[EXERCISE DESCRIPTION]
Within the entries below, every line containing "thumb" is to be copied.

EXERCISE DATA Start Marker

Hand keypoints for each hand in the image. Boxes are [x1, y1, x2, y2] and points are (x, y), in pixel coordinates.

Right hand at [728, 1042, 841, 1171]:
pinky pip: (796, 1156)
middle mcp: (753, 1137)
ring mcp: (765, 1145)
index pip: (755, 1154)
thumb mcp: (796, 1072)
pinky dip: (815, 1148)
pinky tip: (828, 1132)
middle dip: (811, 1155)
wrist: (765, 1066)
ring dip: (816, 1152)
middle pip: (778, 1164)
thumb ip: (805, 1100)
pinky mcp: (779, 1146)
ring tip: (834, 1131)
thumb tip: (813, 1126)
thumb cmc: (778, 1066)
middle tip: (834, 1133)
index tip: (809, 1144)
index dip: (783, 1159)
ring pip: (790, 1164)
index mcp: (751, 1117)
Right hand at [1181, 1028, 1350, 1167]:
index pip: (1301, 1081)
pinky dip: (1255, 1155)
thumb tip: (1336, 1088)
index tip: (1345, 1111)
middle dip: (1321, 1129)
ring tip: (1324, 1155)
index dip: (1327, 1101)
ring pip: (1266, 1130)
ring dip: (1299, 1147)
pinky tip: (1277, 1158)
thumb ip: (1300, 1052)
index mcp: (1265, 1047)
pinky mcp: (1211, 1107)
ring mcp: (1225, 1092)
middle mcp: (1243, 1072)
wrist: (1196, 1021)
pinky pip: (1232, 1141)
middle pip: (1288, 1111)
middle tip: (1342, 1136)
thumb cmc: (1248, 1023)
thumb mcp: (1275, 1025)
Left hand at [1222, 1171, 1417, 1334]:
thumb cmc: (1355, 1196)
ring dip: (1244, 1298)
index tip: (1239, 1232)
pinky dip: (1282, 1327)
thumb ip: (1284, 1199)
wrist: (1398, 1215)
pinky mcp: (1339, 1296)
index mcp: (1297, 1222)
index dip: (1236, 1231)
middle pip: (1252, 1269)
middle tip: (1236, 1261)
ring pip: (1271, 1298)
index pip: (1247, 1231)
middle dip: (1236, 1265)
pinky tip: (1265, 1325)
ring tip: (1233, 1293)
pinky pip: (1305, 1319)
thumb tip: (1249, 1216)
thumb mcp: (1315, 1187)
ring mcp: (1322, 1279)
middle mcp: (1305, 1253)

EXERCISE DATA End Marker

[RESULT OF THE TASK]
thumb mcp: (796, 1072)
thumb ip: (805, 1100)
thumb tip: (813, 1126)
thumb cmc: (778, 1066)
thumb tip: (1336, 1088)
thumb ip: (1300, 1052)
thumb cmc: (1248, 1023)
thumb mcp: (1275, 1025)
thumb cmc: (1355, 1196)
thumb ip: (1284, 1199)
thumb tip: (1249, 1216)
thumb mcp: (1315, 1187)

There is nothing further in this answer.